Liz chuckles and blows smoke in his face. “I sure am.”
Billy the Kid moves his body in anticipation. His crotch can’t keep still. He is already hard.
What a sucker.
He looks around with a sniffle. “So, where do you want to go? To the beach? Or do you…wanna do it right here…?” he places a hand next to her on the car. “Up against this baby, huh?”
Liz laughs again, then leans closer to him till her mouth is on his ear. “You’re just full of yourself, aren’t you?”
“What?” he asks with another goofy grin.
“Did you really think you were going to get lucky with me? With this?” She says and points up and down her body.
The grin is wiped off his face. Finally.
“What is this?” he asks, his face in a frown. “Were you just leading me on? What a c
unt!” He spits out the last word. He probably means it as an insult, but Liz just smiles from ear to ear as her friends slowly approach from all sides, surrounding Billy. When he realizes, he tries to back out, but walks into Jamie and steps on her black shoes.
“Hey, those are brand new!
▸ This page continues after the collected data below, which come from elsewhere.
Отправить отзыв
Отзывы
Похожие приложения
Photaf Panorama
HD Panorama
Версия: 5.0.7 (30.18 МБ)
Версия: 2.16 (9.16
Dammit!”
Jamie pushes him in the back forcefully and he is now in the hands of Britney. Britney is smaller than the others, but by far the strongest. She clenches her fist and slams it into his face. The blow breaks his nose on the spot and he falls backwards to the asphalt, blood running from it.
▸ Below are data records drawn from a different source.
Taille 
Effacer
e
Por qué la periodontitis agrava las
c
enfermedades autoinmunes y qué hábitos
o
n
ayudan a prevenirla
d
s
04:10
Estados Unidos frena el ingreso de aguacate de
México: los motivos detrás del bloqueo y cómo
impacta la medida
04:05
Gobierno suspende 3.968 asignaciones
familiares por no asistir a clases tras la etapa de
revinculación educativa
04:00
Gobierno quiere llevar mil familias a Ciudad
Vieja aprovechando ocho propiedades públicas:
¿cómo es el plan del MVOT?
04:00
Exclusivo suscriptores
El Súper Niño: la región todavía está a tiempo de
“What the…what…who are you?” Billy asks, disoriented, looking from woman to woman.
“We like to call ourselves the Fast and the Furious,” Liz says.
“Yeah, cause I’m fast,” Kim says and kicks Billy in the crotch. He lets out a loud moan in pain.
The sound is almost arousing to Liz.
“And I’m furious,” she says, grabbing him by the hair and pulling his head back. She looks him in the eyes. She loves watching them squirm, the little suckers. Just like she loved it back in Afghan when she interrogated the Haji.
Haji is the name they call anyone of Arab decent, or even of a brownish skin tone. She remembers vividly the first time they brought one in. It was the day after she had lost a good friend to an IED, a roadside bomb that detonated and killed everyone in the truck in front of her. They searched for those suckers all night, and finally, the next morning they brought in three. Boy, she kicked that sucker till he could no longer move. Hell, they all did it. All of them let out their frustrations. Losing three good soldiers like that made them furious. Liz was still furious. Well, to be frank, she has been furious all of her life.
Everybody around her knows that.
Liz laughs when she hears Billy’s whimper, then uses two fingers to poke his eyes forcefully. Billy screams.
“My eyes, my eyes!”
Liz lets go of his hair and looks at her girls. They are all about to burst in anticipation. She opens the door to the car, where Jamie has placed a couple of bottles of vodka to keep them going all night. She lets out a loud howl like a wolf, the girls chiming in, then lifts Billy the Kid up and throws him in the back of the Jeep.